Une image glamour du bordel qui influencerait l’opinion publique ? Possible…  En mars 2010, 59 % des Français se déclaraient favorables à la réouverture des maisons closes, selon un selon un sondage exclusif CSA pour Le Parisien et Aujourd’hui en France. Au même moment, Chantal Brunel, alors députée UMP de Seine-et-Marne et vice-présidente de la commission spéciale d’étude de la proposition de loi relative à la lutte contre les violences faites aux femmes, proposait d’ouvrir des lieux dédiés à la prostitution.

Et pourtant… Dans Maison close ou L’Apollonide, nous sommes bien loin de la réalité historique, plus sordide, plus crue, plus violente. D’autant que la série comme le film nous font pénétrer dans des établissements de luxe où prostituées et clients sont triés sur le volet, en référence au Chabanais et au One two two, maisons aux visiteurs illustres tels que le futur Edouard VII, Guy de Maupassant ou encore Alexandre Stavisky. Ailleurs, les prostituées s’entassent dans des maisons d’abattage minables, sans intimité ni hygiène. Les passes sont minutées et fixées à 70 par jour minimum ; les filles reversent une grande partie de leur salaire à la tenancière et s’endettent pour acheter vêtements, linge, produits d’hygiène …
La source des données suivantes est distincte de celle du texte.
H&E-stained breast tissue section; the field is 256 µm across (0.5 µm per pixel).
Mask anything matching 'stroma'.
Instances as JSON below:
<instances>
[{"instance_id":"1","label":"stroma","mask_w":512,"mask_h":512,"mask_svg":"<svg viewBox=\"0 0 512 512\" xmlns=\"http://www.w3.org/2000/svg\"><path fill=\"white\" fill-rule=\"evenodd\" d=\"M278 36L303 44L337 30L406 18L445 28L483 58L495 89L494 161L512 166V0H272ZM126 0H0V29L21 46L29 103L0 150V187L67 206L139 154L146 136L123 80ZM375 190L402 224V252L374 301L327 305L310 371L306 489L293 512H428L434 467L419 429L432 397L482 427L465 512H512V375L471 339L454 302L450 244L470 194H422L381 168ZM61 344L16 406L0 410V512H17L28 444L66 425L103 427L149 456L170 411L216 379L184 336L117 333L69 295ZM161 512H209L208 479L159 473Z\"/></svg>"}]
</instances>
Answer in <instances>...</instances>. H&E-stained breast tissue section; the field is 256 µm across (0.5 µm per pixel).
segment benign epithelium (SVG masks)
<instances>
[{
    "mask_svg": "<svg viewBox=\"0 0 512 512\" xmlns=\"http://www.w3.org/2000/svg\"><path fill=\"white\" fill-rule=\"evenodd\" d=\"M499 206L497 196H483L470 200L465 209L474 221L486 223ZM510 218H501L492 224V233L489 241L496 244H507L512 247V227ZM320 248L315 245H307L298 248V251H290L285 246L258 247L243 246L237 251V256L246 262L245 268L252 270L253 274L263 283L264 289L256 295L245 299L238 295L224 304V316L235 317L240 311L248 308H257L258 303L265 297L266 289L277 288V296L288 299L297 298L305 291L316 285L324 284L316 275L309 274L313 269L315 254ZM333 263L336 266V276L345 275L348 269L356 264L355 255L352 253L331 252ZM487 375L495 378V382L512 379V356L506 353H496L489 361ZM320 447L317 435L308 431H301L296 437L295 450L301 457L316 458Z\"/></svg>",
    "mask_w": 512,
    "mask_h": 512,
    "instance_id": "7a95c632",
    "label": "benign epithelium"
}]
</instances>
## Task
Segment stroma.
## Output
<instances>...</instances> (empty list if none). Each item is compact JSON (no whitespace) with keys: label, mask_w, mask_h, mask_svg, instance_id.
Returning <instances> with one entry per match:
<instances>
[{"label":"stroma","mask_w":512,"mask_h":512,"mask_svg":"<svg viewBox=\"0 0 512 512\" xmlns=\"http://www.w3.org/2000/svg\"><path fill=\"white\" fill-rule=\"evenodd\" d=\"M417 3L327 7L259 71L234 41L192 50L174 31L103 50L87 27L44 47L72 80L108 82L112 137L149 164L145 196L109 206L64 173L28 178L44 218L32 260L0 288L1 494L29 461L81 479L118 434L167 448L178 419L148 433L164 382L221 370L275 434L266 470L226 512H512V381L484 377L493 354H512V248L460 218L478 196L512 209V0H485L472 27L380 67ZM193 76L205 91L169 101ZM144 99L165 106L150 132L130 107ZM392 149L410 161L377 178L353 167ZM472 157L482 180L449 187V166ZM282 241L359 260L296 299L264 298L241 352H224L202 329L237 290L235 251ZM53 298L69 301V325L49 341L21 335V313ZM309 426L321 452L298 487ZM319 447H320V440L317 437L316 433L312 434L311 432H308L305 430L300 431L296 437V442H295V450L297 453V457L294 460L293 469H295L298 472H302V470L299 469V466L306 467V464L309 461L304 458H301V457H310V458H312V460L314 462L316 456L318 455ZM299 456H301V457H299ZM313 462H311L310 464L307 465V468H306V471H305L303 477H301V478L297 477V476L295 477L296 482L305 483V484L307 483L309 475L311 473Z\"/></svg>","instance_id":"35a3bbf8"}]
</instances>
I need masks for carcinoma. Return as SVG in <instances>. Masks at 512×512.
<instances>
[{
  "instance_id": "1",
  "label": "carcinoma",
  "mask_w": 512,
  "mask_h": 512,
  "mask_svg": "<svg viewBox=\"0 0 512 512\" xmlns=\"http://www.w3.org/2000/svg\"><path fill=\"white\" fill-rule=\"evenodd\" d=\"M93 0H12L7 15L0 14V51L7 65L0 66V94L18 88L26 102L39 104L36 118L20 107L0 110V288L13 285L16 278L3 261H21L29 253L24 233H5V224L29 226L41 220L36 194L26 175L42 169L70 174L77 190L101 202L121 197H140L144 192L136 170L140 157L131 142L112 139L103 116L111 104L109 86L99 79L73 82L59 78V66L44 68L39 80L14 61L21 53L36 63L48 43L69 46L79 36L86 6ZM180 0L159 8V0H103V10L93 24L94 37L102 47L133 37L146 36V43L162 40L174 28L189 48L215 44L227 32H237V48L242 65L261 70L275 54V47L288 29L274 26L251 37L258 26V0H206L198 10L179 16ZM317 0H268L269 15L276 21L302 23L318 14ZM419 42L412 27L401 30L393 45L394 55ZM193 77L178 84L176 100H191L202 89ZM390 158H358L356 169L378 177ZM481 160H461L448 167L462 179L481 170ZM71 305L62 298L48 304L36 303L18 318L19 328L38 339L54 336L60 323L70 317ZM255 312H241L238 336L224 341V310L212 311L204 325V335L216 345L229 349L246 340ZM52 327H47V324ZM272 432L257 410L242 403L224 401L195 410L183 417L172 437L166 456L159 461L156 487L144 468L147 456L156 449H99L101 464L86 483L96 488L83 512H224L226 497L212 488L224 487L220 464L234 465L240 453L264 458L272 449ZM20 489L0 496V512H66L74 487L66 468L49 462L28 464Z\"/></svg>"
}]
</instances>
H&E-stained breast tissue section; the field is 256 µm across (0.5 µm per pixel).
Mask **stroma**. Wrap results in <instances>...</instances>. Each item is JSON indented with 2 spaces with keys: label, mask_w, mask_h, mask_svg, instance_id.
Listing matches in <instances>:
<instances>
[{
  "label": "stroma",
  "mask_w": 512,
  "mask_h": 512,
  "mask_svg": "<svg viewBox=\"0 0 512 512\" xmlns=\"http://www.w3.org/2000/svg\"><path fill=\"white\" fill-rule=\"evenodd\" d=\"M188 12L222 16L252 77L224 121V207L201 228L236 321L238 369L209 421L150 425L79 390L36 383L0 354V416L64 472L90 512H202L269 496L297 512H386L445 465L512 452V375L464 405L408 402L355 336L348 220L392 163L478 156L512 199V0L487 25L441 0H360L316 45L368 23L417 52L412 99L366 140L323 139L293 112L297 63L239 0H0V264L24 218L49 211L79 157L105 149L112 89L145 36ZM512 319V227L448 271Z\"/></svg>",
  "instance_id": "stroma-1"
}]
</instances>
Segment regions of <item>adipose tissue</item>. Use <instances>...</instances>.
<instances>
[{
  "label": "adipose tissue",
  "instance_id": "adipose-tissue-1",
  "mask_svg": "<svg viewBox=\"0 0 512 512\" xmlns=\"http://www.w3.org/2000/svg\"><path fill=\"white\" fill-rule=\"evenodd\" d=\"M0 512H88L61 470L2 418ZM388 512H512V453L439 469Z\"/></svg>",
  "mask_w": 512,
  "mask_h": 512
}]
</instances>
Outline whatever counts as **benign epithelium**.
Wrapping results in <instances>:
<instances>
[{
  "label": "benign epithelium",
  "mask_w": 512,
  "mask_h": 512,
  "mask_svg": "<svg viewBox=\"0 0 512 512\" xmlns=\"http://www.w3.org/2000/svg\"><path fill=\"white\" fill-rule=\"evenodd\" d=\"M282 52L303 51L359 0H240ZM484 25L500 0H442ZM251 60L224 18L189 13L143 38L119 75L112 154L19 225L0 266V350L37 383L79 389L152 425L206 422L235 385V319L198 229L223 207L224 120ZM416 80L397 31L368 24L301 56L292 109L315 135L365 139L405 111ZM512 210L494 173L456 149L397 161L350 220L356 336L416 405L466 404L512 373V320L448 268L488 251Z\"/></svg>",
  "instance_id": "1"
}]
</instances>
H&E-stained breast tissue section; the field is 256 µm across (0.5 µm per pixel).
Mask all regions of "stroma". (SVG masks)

Une réalité qui n’échappe pas à certains. Pointées du doigt, les maisons closes sont fermées à Strasbourg en 1926, quatre ans plus tard à Grenoble. Néanmoins, pendant la Seconde guerre mondiale, elles vont accueillir à Paris membres de l’armée et de la Gestapo. Le champagne y coule à flot et la nourriture ne manque jamais. Si bien qu’en 1945, l’opinion publique est défavorable à ces lieux de plaisirs et d’abondance. Une femme va en faire son combat.

Le 13 avril 1946, la loi Marthe Richard consacre la fermeture des maisons de tolérance. Cette loi, dénonçant l’enfermement et l’exploitation des femmes, apparaît comme une victoire du  mouvement abolitionniste, soutenue par les féministes. Mais rien n’est prévu dans le texte pour aider les prostituées à se réinsérer. Si bien que le problème n’est pas résolu mais simplement déplacé. Les filles se retrouvent dans la rue et tombent sous la coupe de nouveaux proxénètes.